The 11th Circuit Court wrote that “some key findings of the district court are not supported by the evidence that is contained in the record.” Thus the case is remanded “to the district court in order for it to conduct new evidentiary proceedings and enter a new set of findings based on evidence in a record that we will be able to review. … [I]n this area of the law [i.e., the Establishment Clause of the First Amendment], the devil is in the details” (pp. 3–4).
Although the lack of evidence was the largest problem the Circuit Court of Appeals had with the judge’s ruling, there was also the Circuit Court’s comment that in the new trial, “it would be helpful if the court issued an entirely new set of findings of fact and conclusions of law,” suggesting that there was more than a technicality involved in why this case was remanded. In fact, the federal court listed 18 questions that the district court should consider when it deliberates the case again. (For the moment, it appears that the stickers will not be reapplied inside the textbooks.)
The sticker issue is far more important than how it affects one school district in America. If future federal courts re-trying this case also decide that such an evolutionary-questioning disclaimer is an establishment of religion (thus held to be in violation of the First Amendment), then any law that has any perceived religious basis may be subject to a challenge in the courts.

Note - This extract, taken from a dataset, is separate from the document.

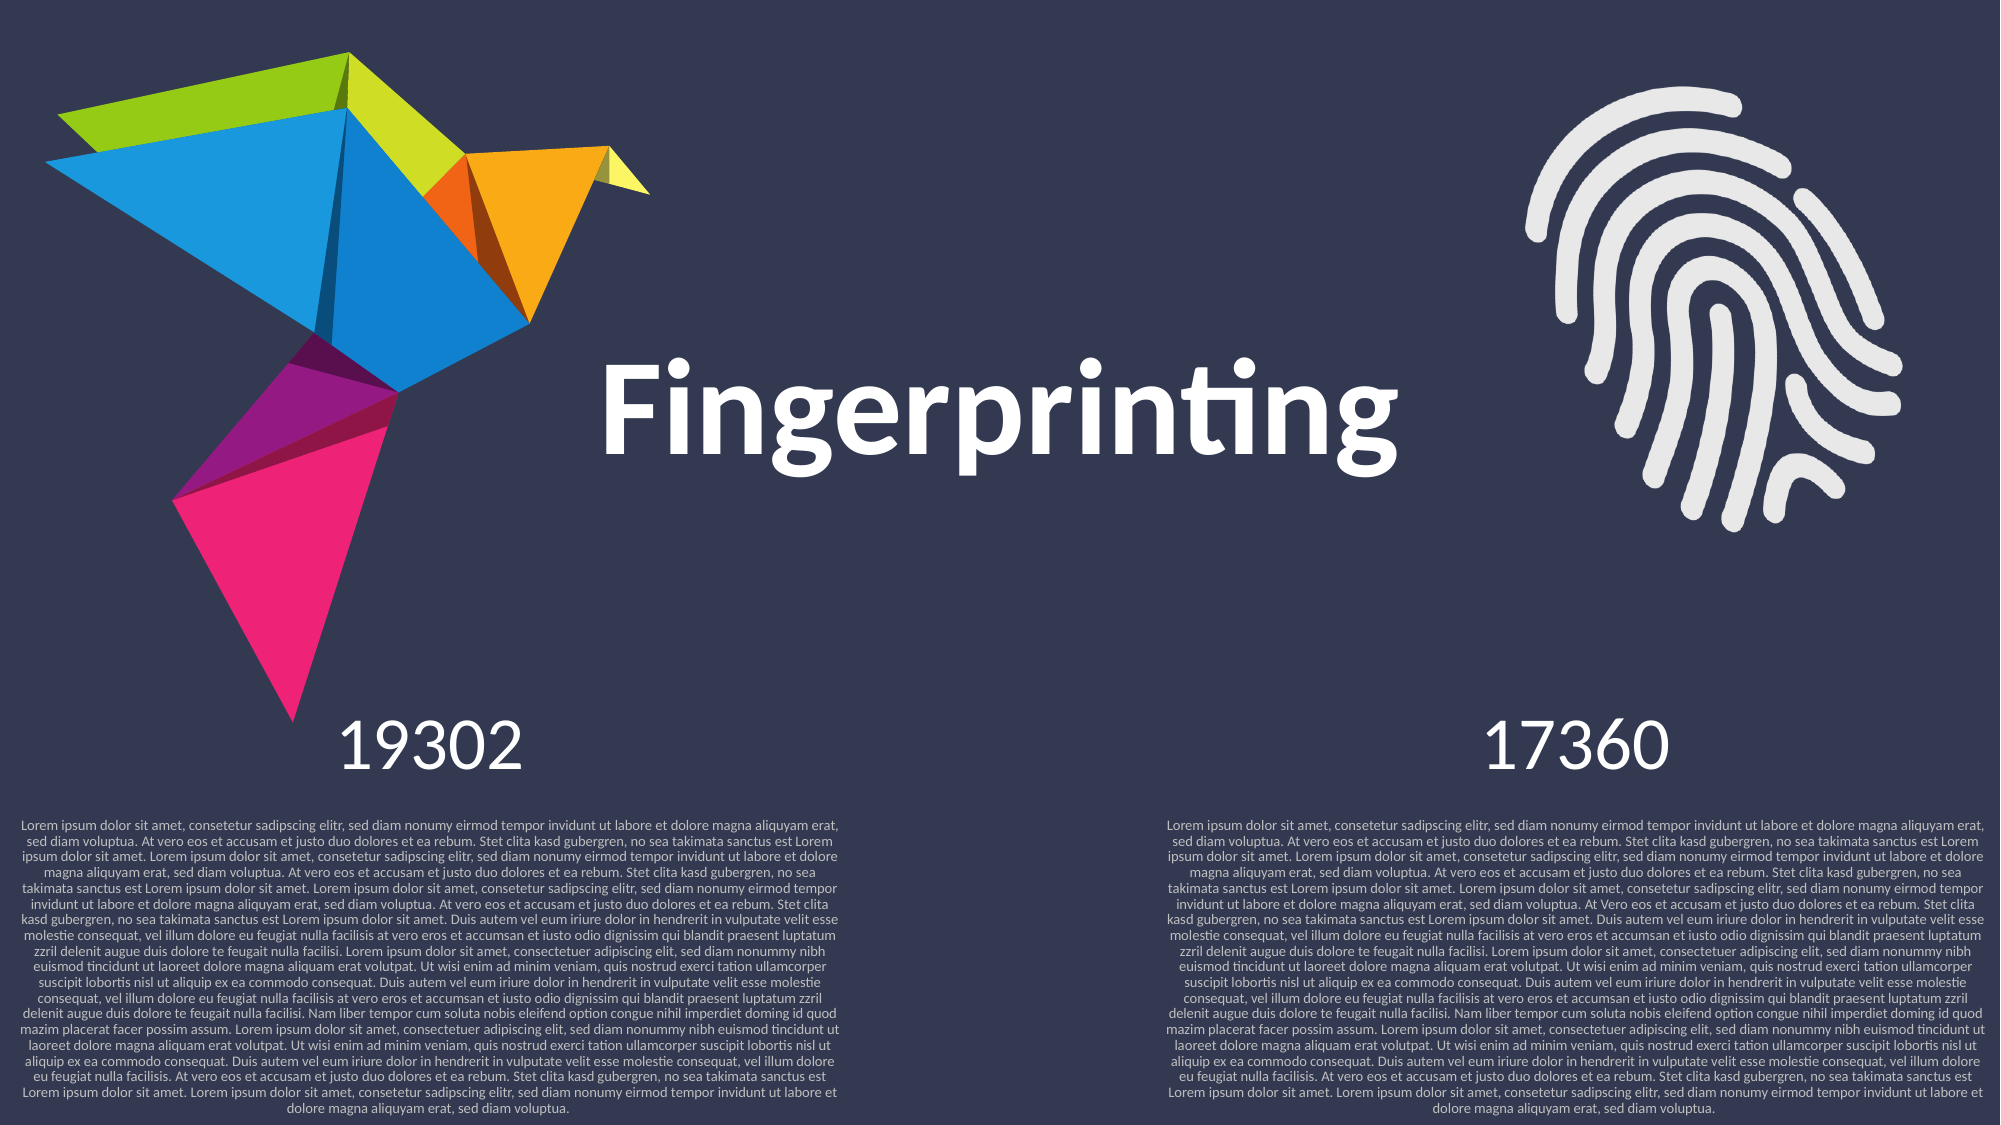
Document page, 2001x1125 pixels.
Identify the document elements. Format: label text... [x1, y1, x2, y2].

table_header 19302 [17, 706, 844, 796]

We have come to a point in American history when the creation movement is having so much success in showing people that there are grave problems with molecules-to-man evolution that some secularists want the courts and legislatures to protect it. The Cobb case is exposing this agenda. At the same time, it has ironically demonstrated that indeed there is a fight over a religious worldview in America’s science classes: a concerted attempt by evolutionary humanists to proclaim and defend their belief system against any comers.